• _WHAT YOU NEED TO DO_
With the images removed, write out each record exactly as given.

• _RECORDS FOR THIS TASK_
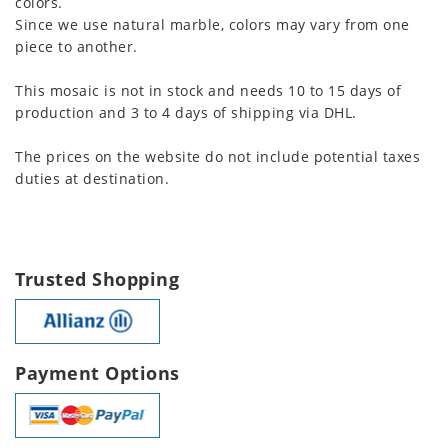
colors.
Since we use natural marble, colors may vary from one
piece to another.
This mosaic is not in stock and needs 10 to 15 days of
production and 3 to 4 days of shipping via DHL.
The prices on the website do not include potential taxes
duties at destination.
Trusted Shopping
Payment Options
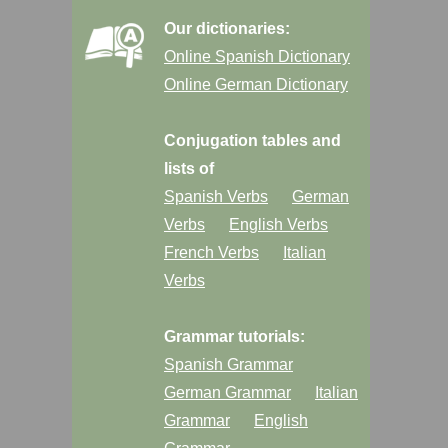
Our dictionaries:
Online Spanish Dictionary
Online German Dictionary
Conjugation tables and
lists of
Spanish Verbs
German
Verbs
English Verbs
French Verbs
Italian
Verbs
Grammar tutorials:
Spanish Grammar
German Grammar
Italian
Grammar
English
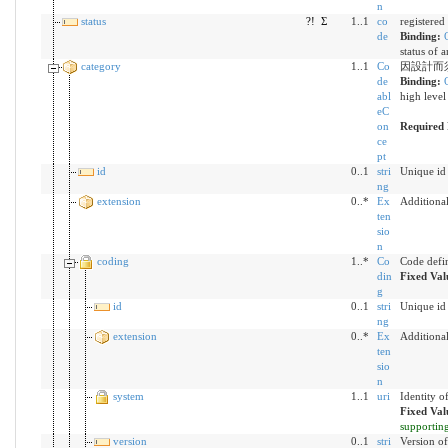
n
status
?!
Σ
1..1
co
registered
de
Binding:
status of 
category
1..1
Co
因設計而
de
Binding:
abl
high level
eC
on
Required 
ce
pt
id
0..1
stri
Unique id 
ng
extension
0..*
Ex
Additiona
ten
sio
n
coding
1..*
Co
Code defi
din
Fixed Val
g
id
0..1
stri
Unique id 
ng
extension
0..*
Ex
Additiona
ten
sio
n
system
1..1
uri
Identity o
Fixed Val
supportin
version
0..1
stri
Version of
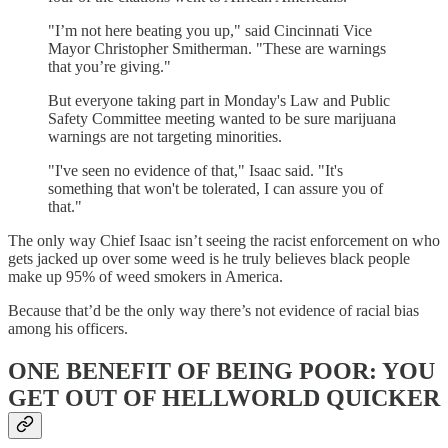
"I’m not here beating you up," said Cincinnati Vice
Mayor Christopher Smitherman. "These are warnings
that you’re giving."
But everyone taking part in Monday's Law and Public
Safety Committee meeting wanted to be sure marijuana
warnings are not targeting minorities.
"I've seen no evidence of that," Isaac said. "It's
something that won't be tolerated, I can assure you of
that."
The only way Chief Isaac isn’t seeing the racist enforcement on who
gets jacked up over some weed is he truly believes black people
make up 95% of weed smokers in America.
Because that’d be the only way there’s not evidence of racial bias
among his officers.
ONE BENEFIT OF BEING POOR: YOU
GET OUT OF HELLWORLD QUICKER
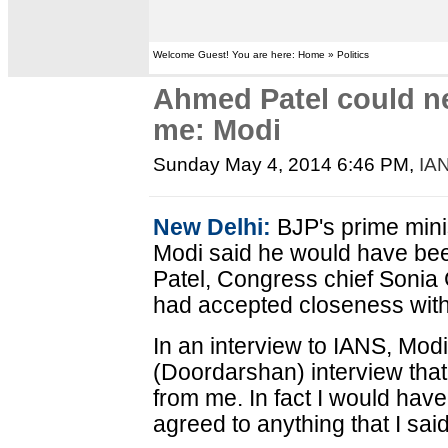
Welcome Guest! You are here: Home » Politics
Ahmed Patel could ne
me: Modi
Sunday May 4, 2014 6:46 PM
,
IA
New Delhi:
BJP's prime mini
Modi said he would have be
Patel, Congress chief Sonia G
had accepted closeness with
In an interview to IANS, Modi
(Doordarshan) interview tha
from me. In fact I would hav
agreed to anything that I said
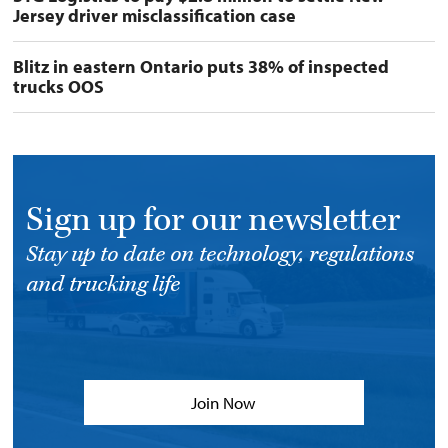
Jersey driver misclassification case
Blitz in eastern Ontario puts 38% of inspected
trucks OOS
Sign up for our newsletter
Stay up to date on technology, regulations
and trucking life
Join Now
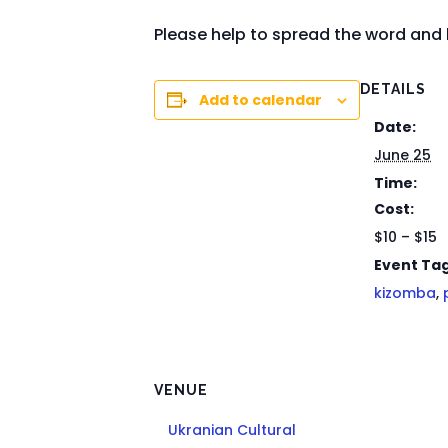
Please help to spread the word and 
DETAILS
Add to calendar
Date:
June 25
Time:
Cost:
$10 – $15
Event Tag
kizomba
,
VENUE
Ukranian Cultural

• _EXPECTED OUTPUT_
colors.
Since we use natural marble, colors may vary from one
piece to another.
This mosaic is not in stock and needs 10 to 15 days of
production and 3 to 4 days of shipping via DHL.
The prices on the website do not include potential taxes
duties at destination.
Trusted Shopping
Payment Options
Our dictionaries:
Online Spanish Dictionary
Online German Dictionary
Conjugation tables and
lists of
Spanish Verbs
German
Verbs
English Verbs
French Verbs
Italian
Verbs
Grammar tutorials:
Spanish Grammar
German Grammar
Italian
Grammar
English
n
status
?!
Σ
1..1
co
registered
de
Binding:
status of 
category
1..1
Co
因設計而
de
Binding:
abl
high level
eC
on
Required 
ce
pt
id
0..1
stri
Unique id 
ng
extension
0..*
Ex
Additiona
ten
sio
n
coding
1..*
Co
Code defi
din
Fixed Val
g
id
0..1
stri
Unique id 
ng
extension
0..*
Ex
Additiona
ten
sio
n
system
1..1
uri
Identity o
Fixed Val
supportin
version
0..1
stri
Version of
"I’m not here beating you up," said Cincinnati Vice
Mayor Christopher Smitherman. "These are warnings
that you’re giving."
But everyone taking part in Monday's Law and Public
Safety Committee meeting wanted to be sure marijuana
warnings are not targeting minorities.
"I've seen no evidence of that," Isaac said. "It's
something that won't be tolerated, I can assure you of
that."
The only way Chief Isaac isn’t seeing the racist enforcement on who
gets jacked up over some weed is he truly believes black people
make up 95% of weed smokers in America.
Because that’d be the only way there’s not evidence of racial bias
among his officers.
ONE BENEFIT OF BEING POOR: YOU
GET OUT OF HELLWORLD QUICKER
Welcome Guest! You are here: Home » Politics
Ahmed Patel could ne
me: Modi
Sunday May 4, 2014 6:46 PM
,
IA
New Delhi:
BJP's prime mini
Modi said he would have be
Patel, Congress chief Sonia G
had accepted closeness with
In an interview to IANS, Modi
(Doordarshan) interview tha
from me. In fact I would hav
agreed to anything that I said
Jersey driver misclassification case
Blitz in eastern Ontario puts 38% of inspected
trucks OOS
Sign up for our newsletter
Stay up to date on technology, regulations
and trucking life
Join Now
Please help to spread the word and 
DETAILS
Add to calendar
Date:
June 25
Time:
Cost:
$10 – $15
Event Tag
kizomba
,
VENUE
Ukranian Cultural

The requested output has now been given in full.